EXTRACTED TEXT START

Interpretation of Rivaroxaban Noninferiority Trial Results for Pulmonary Embolism Treatment
Rivaroxaban is noninferior in efficacy to enoxaparin or a vitamin K antagonist (VKA) for treating pulmonary embolism, based on the hazard ratio of 1.12 (95% CI, 0.75-1.68) falling within the prespecified noninferiority margin of 2.0.
Understanding Noninferiority Trial Results
Noninferiority trials are designed to determine whether a new treatment is not unacceptably worse than a standard treatment. In this case:
- The prespecified noninferiority margin was 2.0 for the primary efficacy outcome
- The observed hazard ratio was 1.12 (95% CI, 0.75-1.68)
- Since the upper bound of the confidence interval (1.68) is less than the noninferiority margin (2.0), rivaroxaban meets the criteria for noninferiority
Key Concepts in Interpreting Noninferiority Trials:
- The upper bound of the confidence interval must be less than the prespecified noninferiority margin
- A hazard ratio of 1.0 would indicate identical efficacy between treatments
- The observed hazard ratio of 1.12 suggests a small, non-significant increase in events with rivaroxaban
Evidence Supporting Noninferiority
The EINSTEIN-PE trial, a large randomized controlled trial, demonstrated that rivaroxaban (15 mg twice daily for 3 weeks, followed by 20 mg once daily) was noninferior to standard therapy with enoxaparin followed by VKA for treating pulmonary embolism 1. This trial specifically showed:
- Primary efficacy outcome (recurrent VTE) occurred in 2.1% of rivaroxaban patients vs. 1.8% in standard therapy group
- The hazard ratio of 1.12 (95% CI, 0.75-1.68) met the prespecified noninferiority criterion (P=0.003 for noninferiority) 1
The 2014 European Society of Cardiology (ESC) guidelines confirm that "rivaroxaban was non-inferior to standard therapy for the primary efficacy outcome of recurrent symptomatic VTE (HR 1.12; 95% CI 0.75–1.68)" 2.
Safety Profile Comparison
Importantly, rivaroxaban demonstrated a favorable safety profile compared to standard therapy:
- Major bleeding occurred in 1.1% of rivaroxaban patients vs. 2.2% in the standard therapy group (HR 0.49; 95% CI 0.31–0.79; P=0.003) 1
- The principal safety outcome (major or clinically relevant non-major bleeding) was similar between groups (10.3% vs. 11.4%; HR 0.90; 95% CI 0.76-1.07) 1
Practical Implications
The noninferiority of rivaroxaban to standard therapy offers several clinical advantages:
- Single-drug approach without need for initial parenteral anticoagulation
- Fixed dosing without routine coagulation monitoring
- Potential for reduced hospital length of stay (mean reduction of 1.6 days) 3, 4
- Reduced risk of major bleeding events 1, 5
Limitations and Considerations
When interpreting these results, consider:
- The noninferiority margin of 2.0 may seem large, but was deemed clinically acceptable by regulatory authorities
- The study was open-label (not blinded), which could introduce bias in subjective outcomes
- Patients with severe renal impairment (CrCl <30 mL/min) were excluded 6
- Special populations like cancer patients were underrepresented in the trial 2
Conclusion
Based on the hazard ratio of 1.12 (95% CI, 0.75-1.68) falling well within the prespecified noninferiority margin of 2.0, rivaroxaban is noninferior in efficacy to standard therapy with enoxaparin/VKA for treating pulmonary embolism, with the added benefit of a reduced risk of major bleeding.

EXTRACTED TEXT END
DATASET EXTRACT START

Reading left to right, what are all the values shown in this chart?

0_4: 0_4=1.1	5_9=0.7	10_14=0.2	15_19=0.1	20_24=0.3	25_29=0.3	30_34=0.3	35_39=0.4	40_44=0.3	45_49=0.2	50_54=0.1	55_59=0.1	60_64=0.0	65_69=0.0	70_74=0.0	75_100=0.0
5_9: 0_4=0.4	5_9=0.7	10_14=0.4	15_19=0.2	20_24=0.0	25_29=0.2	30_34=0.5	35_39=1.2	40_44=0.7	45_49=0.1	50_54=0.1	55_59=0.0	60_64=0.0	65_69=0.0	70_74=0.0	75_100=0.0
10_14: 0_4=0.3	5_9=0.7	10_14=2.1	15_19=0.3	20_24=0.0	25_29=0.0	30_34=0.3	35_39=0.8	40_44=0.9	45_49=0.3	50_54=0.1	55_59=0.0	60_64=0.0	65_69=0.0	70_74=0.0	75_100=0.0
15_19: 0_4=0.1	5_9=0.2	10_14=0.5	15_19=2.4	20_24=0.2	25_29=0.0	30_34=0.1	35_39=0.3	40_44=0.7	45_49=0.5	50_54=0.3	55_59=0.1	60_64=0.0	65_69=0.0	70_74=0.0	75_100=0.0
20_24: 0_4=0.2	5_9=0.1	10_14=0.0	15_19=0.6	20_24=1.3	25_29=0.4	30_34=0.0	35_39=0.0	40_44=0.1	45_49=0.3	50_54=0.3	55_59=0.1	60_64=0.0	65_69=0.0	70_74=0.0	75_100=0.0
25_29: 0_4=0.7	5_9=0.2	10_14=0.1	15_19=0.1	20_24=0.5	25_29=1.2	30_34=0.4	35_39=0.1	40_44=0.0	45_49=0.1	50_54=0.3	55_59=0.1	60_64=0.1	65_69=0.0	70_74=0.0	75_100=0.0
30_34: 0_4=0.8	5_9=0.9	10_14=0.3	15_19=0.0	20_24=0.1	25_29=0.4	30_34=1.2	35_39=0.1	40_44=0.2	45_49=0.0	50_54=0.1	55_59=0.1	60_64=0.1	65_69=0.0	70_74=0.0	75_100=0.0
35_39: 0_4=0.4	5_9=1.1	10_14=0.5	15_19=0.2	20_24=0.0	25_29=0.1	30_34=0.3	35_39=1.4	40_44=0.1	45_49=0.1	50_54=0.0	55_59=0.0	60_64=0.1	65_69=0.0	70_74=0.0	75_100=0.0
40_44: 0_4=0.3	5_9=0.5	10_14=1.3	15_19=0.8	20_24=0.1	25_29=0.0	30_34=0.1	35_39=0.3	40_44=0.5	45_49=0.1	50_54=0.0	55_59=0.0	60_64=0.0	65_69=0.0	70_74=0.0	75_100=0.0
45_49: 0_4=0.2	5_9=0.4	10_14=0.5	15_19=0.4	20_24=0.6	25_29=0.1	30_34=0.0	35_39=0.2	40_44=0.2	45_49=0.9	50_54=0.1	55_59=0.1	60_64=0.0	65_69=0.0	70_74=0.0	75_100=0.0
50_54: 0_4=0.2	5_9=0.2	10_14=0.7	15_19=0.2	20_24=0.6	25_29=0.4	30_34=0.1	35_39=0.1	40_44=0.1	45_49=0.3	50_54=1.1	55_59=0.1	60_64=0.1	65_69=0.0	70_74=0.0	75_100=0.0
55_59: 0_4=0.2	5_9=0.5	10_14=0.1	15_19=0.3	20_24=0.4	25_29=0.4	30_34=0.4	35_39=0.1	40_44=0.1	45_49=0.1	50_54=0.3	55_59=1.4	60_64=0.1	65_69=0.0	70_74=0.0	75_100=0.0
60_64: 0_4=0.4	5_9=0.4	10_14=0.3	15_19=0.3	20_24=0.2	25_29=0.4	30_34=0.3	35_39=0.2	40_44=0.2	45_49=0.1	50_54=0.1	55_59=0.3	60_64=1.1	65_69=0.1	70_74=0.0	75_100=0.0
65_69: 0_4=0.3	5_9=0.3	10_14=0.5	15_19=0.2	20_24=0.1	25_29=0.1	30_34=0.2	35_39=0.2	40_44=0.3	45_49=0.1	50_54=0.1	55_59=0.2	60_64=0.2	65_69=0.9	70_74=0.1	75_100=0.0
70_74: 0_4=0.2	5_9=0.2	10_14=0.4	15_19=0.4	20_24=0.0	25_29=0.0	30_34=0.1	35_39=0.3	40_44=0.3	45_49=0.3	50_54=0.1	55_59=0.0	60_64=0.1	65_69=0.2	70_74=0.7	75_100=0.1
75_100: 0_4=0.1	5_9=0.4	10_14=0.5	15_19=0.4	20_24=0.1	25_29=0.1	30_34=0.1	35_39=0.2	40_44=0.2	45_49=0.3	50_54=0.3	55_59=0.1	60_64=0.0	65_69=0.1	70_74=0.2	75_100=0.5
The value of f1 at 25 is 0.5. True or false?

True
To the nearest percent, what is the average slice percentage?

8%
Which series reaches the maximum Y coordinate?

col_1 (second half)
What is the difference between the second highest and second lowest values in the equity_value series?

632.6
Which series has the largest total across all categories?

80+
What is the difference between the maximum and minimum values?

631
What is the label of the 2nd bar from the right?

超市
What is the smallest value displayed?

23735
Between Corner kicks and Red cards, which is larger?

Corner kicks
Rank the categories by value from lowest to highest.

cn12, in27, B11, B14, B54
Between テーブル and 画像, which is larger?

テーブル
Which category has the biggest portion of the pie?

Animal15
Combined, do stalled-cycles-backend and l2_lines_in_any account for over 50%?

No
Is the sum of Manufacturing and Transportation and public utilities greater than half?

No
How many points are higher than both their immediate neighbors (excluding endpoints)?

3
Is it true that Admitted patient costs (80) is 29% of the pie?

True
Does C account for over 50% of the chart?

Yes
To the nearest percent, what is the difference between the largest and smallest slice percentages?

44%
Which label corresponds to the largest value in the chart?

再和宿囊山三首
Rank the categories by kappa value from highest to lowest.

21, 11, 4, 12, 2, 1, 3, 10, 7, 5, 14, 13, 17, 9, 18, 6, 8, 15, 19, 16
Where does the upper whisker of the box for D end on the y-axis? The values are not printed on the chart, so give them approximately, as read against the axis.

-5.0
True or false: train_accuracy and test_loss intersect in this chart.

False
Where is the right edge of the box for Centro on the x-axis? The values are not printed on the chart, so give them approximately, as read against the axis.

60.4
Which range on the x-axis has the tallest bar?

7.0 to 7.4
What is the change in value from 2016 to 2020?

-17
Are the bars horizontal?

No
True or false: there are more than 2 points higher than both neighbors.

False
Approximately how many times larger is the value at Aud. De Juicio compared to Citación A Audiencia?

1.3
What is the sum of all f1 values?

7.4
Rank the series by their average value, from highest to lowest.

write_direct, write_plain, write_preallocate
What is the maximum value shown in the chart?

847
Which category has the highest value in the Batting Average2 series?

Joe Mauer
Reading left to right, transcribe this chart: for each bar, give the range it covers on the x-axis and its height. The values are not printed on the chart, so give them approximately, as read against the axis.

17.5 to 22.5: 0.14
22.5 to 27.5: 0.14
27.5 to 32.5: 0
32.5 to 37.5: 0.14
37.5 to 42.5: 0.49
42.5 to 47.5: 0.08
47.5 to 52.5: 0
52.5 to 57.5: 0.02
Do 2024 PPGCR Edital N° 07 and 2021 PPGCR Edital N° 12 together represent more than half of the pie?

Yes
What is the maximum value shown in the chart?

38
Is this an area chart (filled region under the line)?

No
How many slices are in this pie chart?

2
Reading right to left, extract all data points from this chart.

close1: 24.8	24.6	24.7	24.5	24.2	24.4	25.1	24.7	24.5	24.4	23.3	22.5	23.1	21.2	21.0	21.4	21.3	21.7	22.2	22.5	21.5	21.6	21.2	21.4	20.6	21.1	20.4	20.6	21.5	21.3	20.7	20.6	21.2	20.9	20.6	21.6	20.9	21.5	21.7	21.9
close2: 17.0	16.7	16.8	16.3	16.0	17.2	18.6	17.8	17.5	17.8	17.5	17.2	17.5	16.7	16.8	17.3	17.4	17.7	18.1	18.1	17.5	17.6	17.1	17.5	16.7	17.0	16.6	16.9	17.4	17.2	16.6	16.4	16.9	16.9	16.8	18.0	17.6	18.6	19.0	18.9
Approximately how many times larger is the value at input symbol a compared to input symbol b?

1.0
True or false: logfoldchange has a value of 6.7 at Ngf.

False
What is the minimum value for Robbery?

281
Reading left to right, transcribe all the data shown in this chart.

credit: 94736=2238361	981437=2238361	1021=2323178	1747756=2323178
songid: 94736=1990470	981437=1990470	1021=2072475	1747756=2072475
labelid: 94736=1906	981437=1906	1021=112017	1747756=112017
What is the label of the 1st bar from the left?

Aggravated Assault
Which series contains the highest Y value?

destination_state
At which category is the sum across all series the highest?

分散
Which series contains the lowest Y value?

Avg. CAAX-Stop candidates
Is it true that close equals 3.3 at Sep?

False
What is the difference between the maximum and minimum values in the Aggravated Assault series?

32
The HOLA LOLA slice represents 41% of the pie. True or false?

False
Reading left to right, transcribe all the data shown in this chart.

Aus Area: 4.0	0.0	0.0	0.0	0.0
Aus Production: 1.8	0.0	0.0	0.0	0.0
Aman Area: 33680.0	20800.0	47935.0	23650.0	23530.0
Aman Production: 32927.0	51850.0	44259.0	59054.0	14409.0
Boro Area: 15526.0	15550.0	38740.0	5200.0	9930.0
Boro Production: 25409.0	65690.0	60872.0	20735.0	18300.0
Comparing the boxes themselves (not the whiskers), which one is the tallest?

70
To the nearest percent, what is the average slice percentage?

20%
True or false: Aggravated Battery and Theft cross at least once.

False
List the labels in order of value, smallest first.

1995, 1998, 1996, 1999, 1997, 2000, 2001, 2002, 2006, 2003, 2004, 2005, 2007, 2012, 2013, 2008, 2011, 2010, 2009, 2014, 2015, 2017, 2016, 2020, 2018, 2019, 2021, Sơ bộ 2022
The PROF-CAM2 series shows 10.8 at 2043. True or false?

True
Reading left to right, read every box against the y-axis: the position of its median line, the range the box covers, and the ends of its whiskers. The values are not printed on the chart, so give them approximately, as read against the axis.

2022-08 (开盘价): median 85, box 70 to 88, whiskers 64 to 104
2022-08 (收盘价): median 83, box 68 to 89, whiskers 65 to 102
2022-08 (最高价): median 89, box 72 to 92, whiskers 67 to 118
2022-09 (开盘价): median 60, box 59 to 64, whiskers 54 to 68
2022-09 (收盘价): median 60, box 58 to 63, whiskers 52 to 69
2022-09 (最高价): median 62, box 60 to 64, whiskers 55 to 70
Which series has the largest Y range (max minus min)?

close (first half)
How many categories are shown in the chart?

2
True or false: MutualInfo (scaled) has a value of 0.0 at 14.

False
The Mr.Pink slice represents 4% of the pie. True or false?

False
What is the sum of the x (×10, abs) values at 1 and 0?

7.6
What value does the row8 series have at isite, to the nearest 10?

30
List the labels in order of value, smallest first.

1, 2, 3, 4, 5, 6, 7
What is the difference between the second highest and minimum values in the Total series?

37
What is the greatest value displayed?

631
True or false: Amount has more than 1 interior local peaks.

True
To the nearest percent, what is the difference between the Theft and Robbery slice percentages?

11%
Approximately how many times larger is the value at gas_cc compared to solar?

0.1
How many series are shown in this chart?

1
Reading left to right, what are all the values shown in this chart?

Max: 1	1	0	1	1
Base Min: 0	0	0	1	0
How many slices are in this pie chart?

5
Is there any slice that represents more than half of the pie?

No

DATASET EXTRACT END

# [PROBLEM DESCRIPTION]
From the rivaroxaban text, list every clinical advantage given under "Practical Implications."

# [PROBLEM SOLUTION]
- Single-drug approach without need for initial parenteral anticoagulation
- Fixed dosing without routine coagulation monitoring
- Potential for reduced hospital length of stay (mean reduction of 1.6 days)
- Reduced risk of major bleeding events